Merran shook his head and tapped the computer screen to accept the video call, making sure his expression was neutral and calm as the screen cleared to reveal an attractive younger woman who had a sour face and a tight expression. “Corina,” he said.
“Ambassador Corina.” The woman sounded surprised, almost shocked, but hastily covered her astonishment and stammered into her intro, talking quickly, as if afraid Merran might cut her off. “I’m, uh, Elise Winters, a correspondent with the Women’s Issues Quarterly. Do
you have a few moments to answer some questions?”
Merran frowned. “No, Ms. Winters, I’m sorry. I am heading out to a meeting. You will need to schedule a time with my assistant.” He reached to cut her off.
She leaned forward, as if grabbing for his wrist. If they’d been in person, she probably would have—and been summarily shoved aside by his bodyguards. “Wait, Ambassador, wait, please. We are a small magazine that is looking to raise our profile, and an interview with you would really help.”
Merran, who had been the target of the tabloids far too often during the past six and a half years of his tenure as ambassador, hesitated for a moment. In the past month, he’d hired a publicist to help him manage his media and online presence. Even though Dana Redmond had gotten him some very high-profile, prestigious interviews, he still got hounded by the tabloids, which preferred to write about who he was seeing rather than what he was accomplishing.
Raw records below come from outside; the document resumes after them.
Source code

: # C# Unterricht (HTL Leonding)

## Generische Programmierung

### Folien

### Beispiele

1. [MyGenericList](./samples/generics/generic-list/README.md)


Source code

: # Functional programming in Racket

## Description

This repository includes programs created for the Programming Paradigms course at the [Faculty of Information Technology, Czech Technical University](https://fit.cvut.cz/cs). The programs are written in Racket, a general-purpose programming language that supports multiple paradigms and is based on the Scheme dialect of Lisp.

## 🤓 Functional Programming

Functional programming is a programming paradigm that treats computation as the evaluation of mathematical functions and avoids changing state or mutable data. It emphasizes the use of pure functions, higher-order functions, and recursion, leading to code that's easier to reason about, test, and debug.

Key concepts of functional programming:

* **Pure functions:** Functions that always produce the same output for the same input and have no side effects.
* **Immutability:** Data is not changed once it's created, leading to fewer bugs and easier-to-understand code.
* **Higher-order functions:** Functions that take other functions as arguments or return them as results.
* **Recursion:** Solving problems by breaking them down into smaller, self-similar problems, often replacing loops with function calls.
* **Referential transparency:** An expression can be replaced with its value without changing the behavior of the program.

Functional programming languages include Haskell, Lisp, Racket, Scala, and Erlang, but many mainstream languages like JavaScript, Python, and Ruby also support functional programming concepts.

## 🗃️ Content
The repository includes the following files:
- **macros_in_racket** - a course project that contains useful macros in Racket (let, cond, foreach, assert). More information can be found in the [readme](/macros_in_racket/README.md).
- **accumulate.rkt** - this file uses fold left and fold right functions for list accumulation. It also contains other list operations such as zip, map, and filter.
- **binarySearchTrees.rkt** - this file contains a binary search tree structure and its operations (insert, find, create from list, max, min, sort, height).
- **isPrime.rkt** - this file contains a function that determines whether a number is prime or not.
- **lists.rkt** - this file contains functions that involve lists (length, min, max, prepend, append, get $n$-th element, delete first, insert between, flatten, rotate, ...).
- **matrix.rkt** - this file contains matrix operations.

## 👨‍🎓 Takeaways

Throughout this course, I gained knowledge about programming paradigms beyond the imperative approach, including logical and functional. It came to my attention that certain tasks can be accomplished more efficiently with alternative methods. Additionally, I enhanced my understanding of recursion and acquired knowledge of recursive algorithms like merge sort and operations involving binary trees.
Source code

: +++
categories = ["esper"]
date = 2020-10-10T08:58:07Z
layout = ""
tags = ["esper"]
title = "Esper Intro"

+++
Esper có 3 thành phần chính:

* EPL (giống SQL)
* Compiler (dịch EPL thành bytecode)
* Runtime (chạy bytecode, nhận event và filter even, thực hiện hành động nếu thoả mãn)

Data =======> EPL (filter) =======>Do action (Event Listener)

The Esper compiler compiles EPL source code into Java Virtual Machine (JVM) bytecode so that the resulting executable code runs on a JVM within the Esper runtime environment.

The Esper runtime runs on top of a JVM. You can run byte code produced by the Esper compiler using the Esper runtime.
Though he did sometimes give those types of sensationalized celebrity interviews, it was never without a thorough checking of the media outlet first. “I have brought a publicist on board, Ms. Winters. Dana Redmond of the Janus Media Agency. If you would like to speak with her, please feel free. She can answer your questions or schedule an appointment between us.”
He ended the call firmly and sat back, closing his eyes and resting his head against his chair’s high back. Groaning, he reached up with his hands to rub the muscles of his neck as he rolled his head slowly over the soft leather of his office chair, massaging the tension at the back of his head. He had been hoping that things would slow down for him so he could focus on more personal matters—like the new, but fragile, relationship he’d mentioned to Ki’i. Unfortunately, it didn’t seem like it was turning out that way.
Although hiring a publicist had helped him route elsewhere the endless calls for interviews, his love life seemed just as uncertain as ever. His relationship with Tamara Carrington, a young college student who had just discovered her Azellian heritage and related psi abilities at the end of last year, seemed to have potential, but she’d been out of town during the college’s semester break and hadn’t called him once. Although he didn’t mind, since he wanted her to be independent and think for herself, what did bother him was that he hadn’t heard from his friend Alarin during the exact same time period, which was definitely not normal, considering what had happened between the three of them.